この2つは似ていますが、padStart
は左側(文字列のStart側)、padEnd
は右側(文字列のEnd側)を指定文字で埋めていくという違いがあります。
ですので、上で書いた0で埋めていく例は、左側に0を入れていきたかったので、padStart
の方を使ったというわけになります。
padStart、padEndの使い方
基本的な動作について解説します。下記の構文の通りです。
//padStart
str.padStart( targetLength [, padString] );
// padEnd
str.padEnd( targetLength [, padString] );
str
:
対象とする文字列です。この文字列をベースに、指定した文字列で埋めていきます。
targetLength
:
最終的な文字列の長さを設定します。例えばここが5であれば、最終的な文字列は5文字(数字なら5ケタ)になります。
padString
:
ベースの文字列を埋める文字列です。
オプションになっており、指定しなくても動きます。
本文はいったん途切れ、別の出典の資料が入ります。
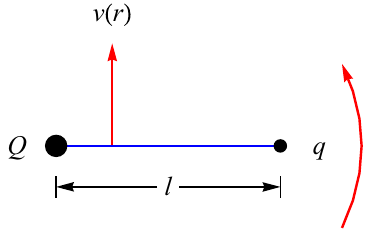
Fig. 1 The schematic diagram for depicting the string connecting heavy and light quarks at the ends and rotating around the heavy quark. A heavy quark is fixed at one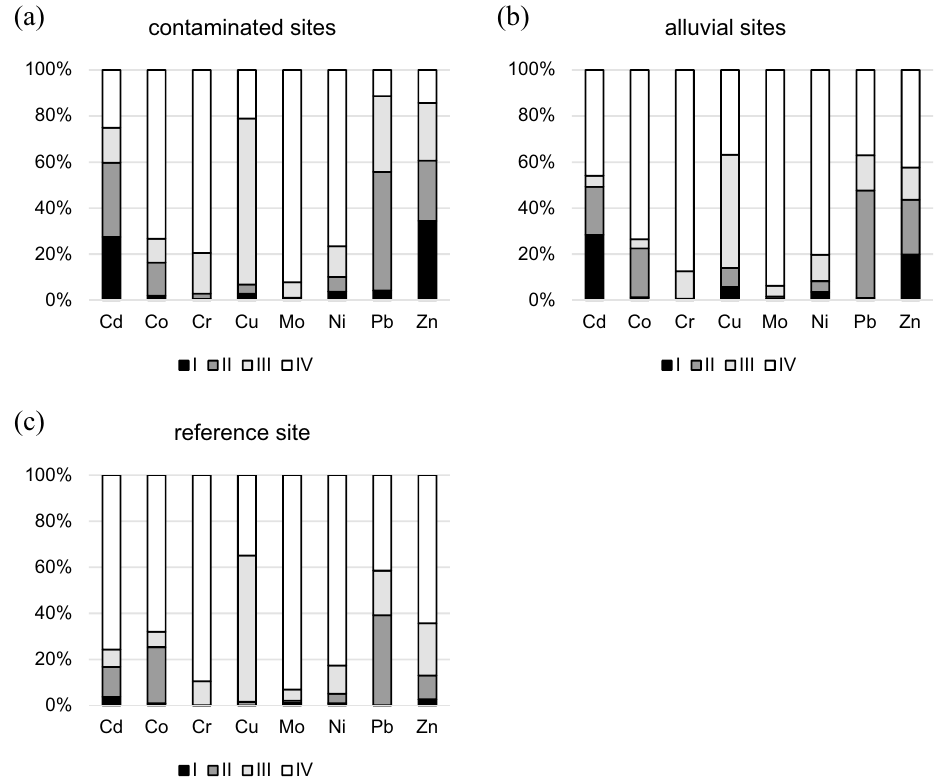
Figure 2. Distribution of potential toxic elements in 4 fractions in the soil depth of 0–10 cm. I exchangeable and weak acid soluble fraction, II reducible fraction, III oxidisable fraction, IV residual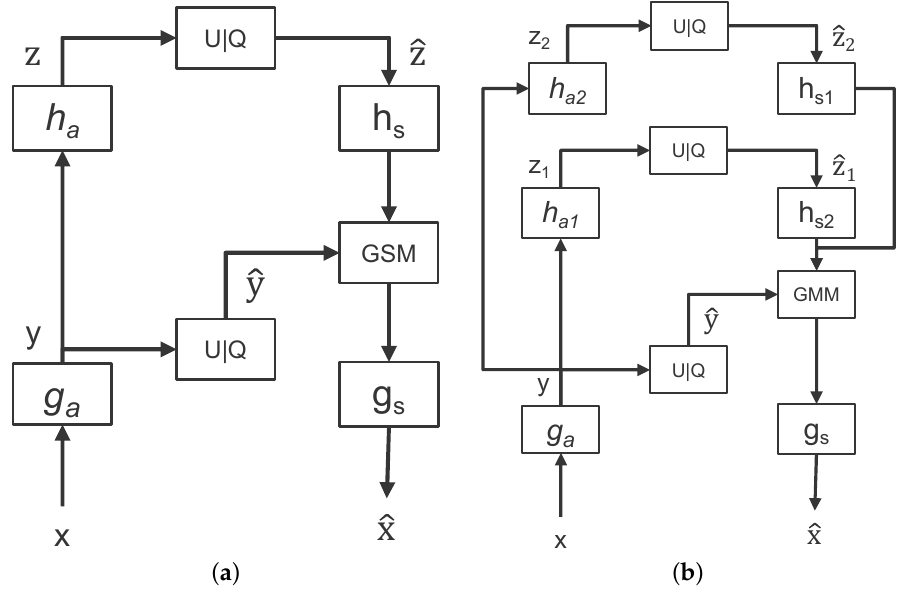
Figure 2. ( a ) Hyperprior [56]. ( b )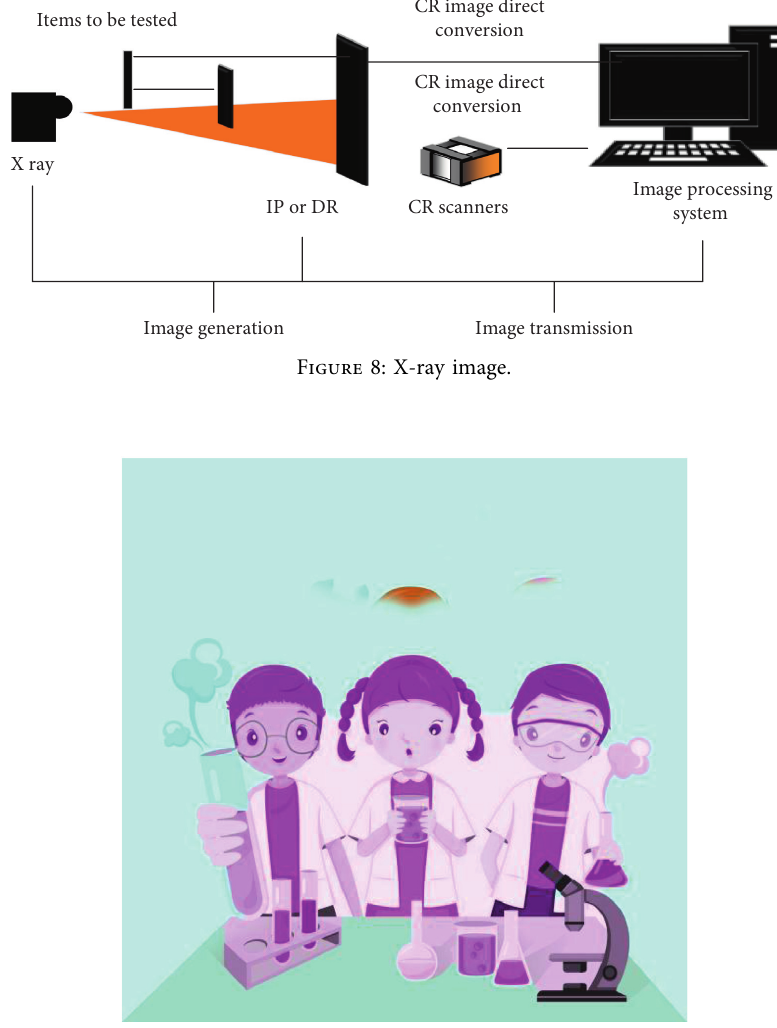
Figure 9: Reference relative experimental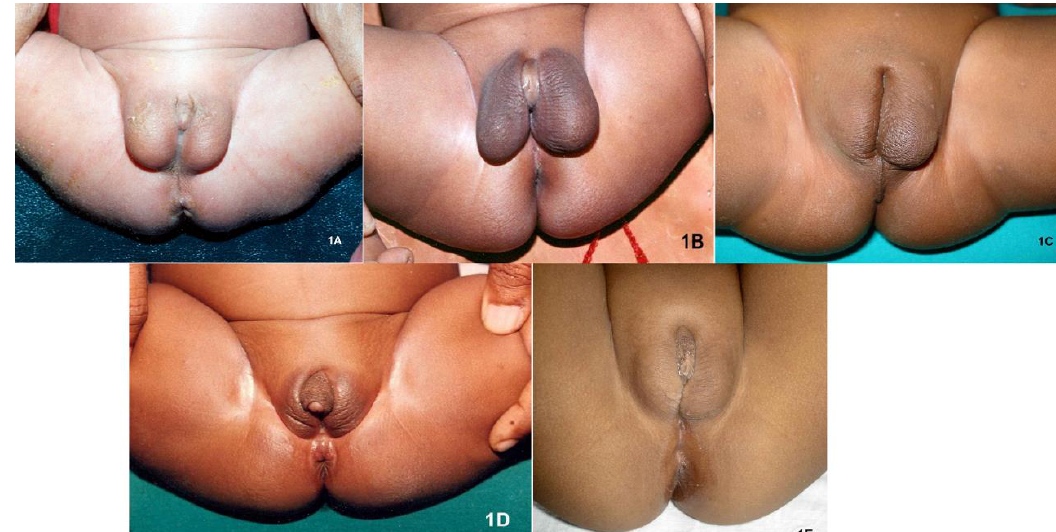
Figure 1: Appearance of external genitalia is no guide to assignment of sex in neonates. Despite similar appearance of the external genitalia the diagnosis and management in each of them are significantly different. (1A). 5-alpha reductase deficiency (46XY, bilateral testes) requires male assignment as the penis will enlarge at puberty; (1B) Severe hypospadias is otherwise an established male in all aspects; (1C). High risk of cancer in mixed gonadal dysgenesis (left testis and right ovary) requires early gonadectomy and female sex assignment; (1D). Congenital adrenal hyperplasia (46XX, bilateral ovaries) is usually assigned to female sex but severe androgen imprinting may require male assignment; (1E). Complete androgen insensitivity syndrome (46XY, bilateral testes) requires female sex assignment due to poor androgenization of body and brain; gonadectomy in them may be postponed until puberty to facilitate development of secondary sexual characters.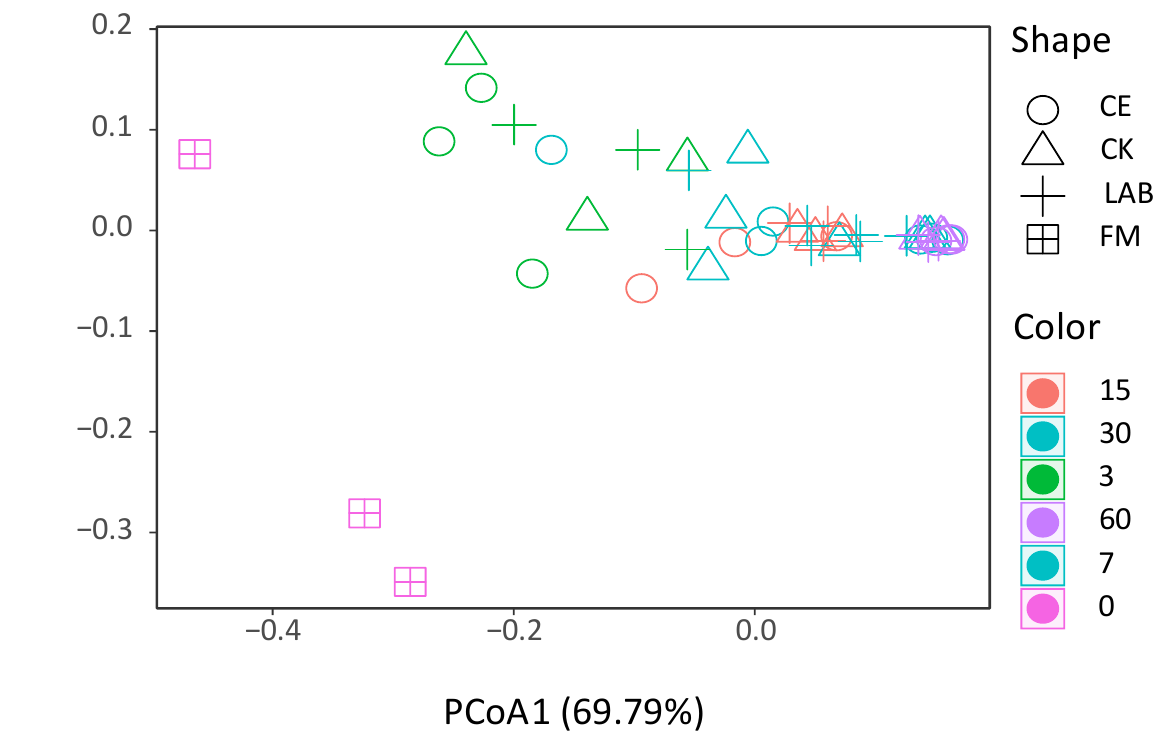
Figure 1. The community dissimilarities in different additives treatments and fermentation time, calculated via weighted UniFrac distances, with coordinates calculated using principal coordinates analysis (PCoA). FM, fresh material; CK, no additive control; CE, cellulase; LAB, lactic acid bacteria. As shown in Figure 3, the linear discriminant analysis effect size (LEfSe) was applied to evaluate the difference in microbial community among the three groups at different silage times (LDA score > 3.0). We focused on the differences among the three groups at the genus level. After 3 days of ensiling, the Lactiplantibacillus was higher in the LAB group, while Bacillus and Serratia were higher in CE group, and Arsenophonus was higher in CK group. After 7 days of ensiling, Sphingomonas was higher in CE group. After 15, 30 and 60 days of silage, the main differential microorganisms were only present in the CK and LAB groups. Curtobacterium , Eggerthella , Catonella , Weissella , and Pediococcus were higher in CK group. Nevskia and Flavonifractor were higher in LAB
その時の穴埋めの文字は” “(半角スペース)です。
実際の使い方は以下のようになります。
// padStart
// 第2引数を省略した場合は半角スペースで埋める
"abc".padStart( 10 ); // " abc"
// 3ケタになるまで0で埋める
"5".padStart( 3, "0" ); // "005"
// ベースの文字列の方が長かったらそのまま返ってくる
"abcdefg".padStart( 3, "z" ); // "abcdefg"
// 最終的な文字列長さよりも埋める文字列の方が長かったら、途中で切れる
"9".padStart( 5, "01234567" ); // "01239"
// padEnd
// 基本はpadStartと同じだが、右から埋める
"abc".padEnd( 10 ); // "abc "
"abc".padEnd( 10, "foo" ); // "abcfoofoof"
IE11で使いたいときはポリフィルを使おう
ポリフィルとは、今回のIE11のように対応していないブラウザ等に対応させるために、同じ関数の動きを同じ名前で作り、それを使う方法です。
今回のpadStart、padEndの場合は下記のコードを先に読み込んでおくことで、対応しているブラウザの時と同じように使うことが出来るようになります。
// padStart
if (!String.prototype.padStart) {
String.prototype.padStart = function padStart(targetLength, padString) {
targetLength = targetLength >> 0; //truncate if number, or convert non-number to 0;
padString = String(typeof padString !== 'undefined' ? padString : ' ');
if (this.length >= targetLength) {
return String(this);
} else {
targetLength = targetLength - this.length;
if (targetLength > padString.length) {
padString += padString.repeat(targetLength / padString.length); //append to original to ensure we are longer than needed
}
return padString.slice(0, targetLength) + String(this);
}
};
}
// padEnd
if (!String.prototype.padEnd) {
String.prototype.padEnd = function padEnd(targetLength,padString) {
targetLength = targetLength>>0; //floor if number or convert non-number to 0;
padString = String((typeof padString !== 'undefined' ? padString : ' '));
if (this.length > targetLength) {
return String(this);
} else {
targetLength = targetLength-this.length;
if (targetLength > padString.length) {
padString += padString.repeat(targetLength/padString.length); //append to original to ensure we are longer than needed
}
return String(this) + padString.slice(0,targetLength);
}
};
}
もしくは、babelなどのトランスパイラというものを使って対応させるという手法もあり、慣れてくるとこちらをよく使ったりもしますが、初心者の方はとりあえずそういうものもあるという事を覚えておければいいのかなと思います。
まとめ
今回はゼロパディングに最適なメソッドを紹介しました。
よく使うメソッドかどうかはまあ微妙なラインですが、覚えておけば便利なメソッドなので、ここぞという時に使ってみてください(?)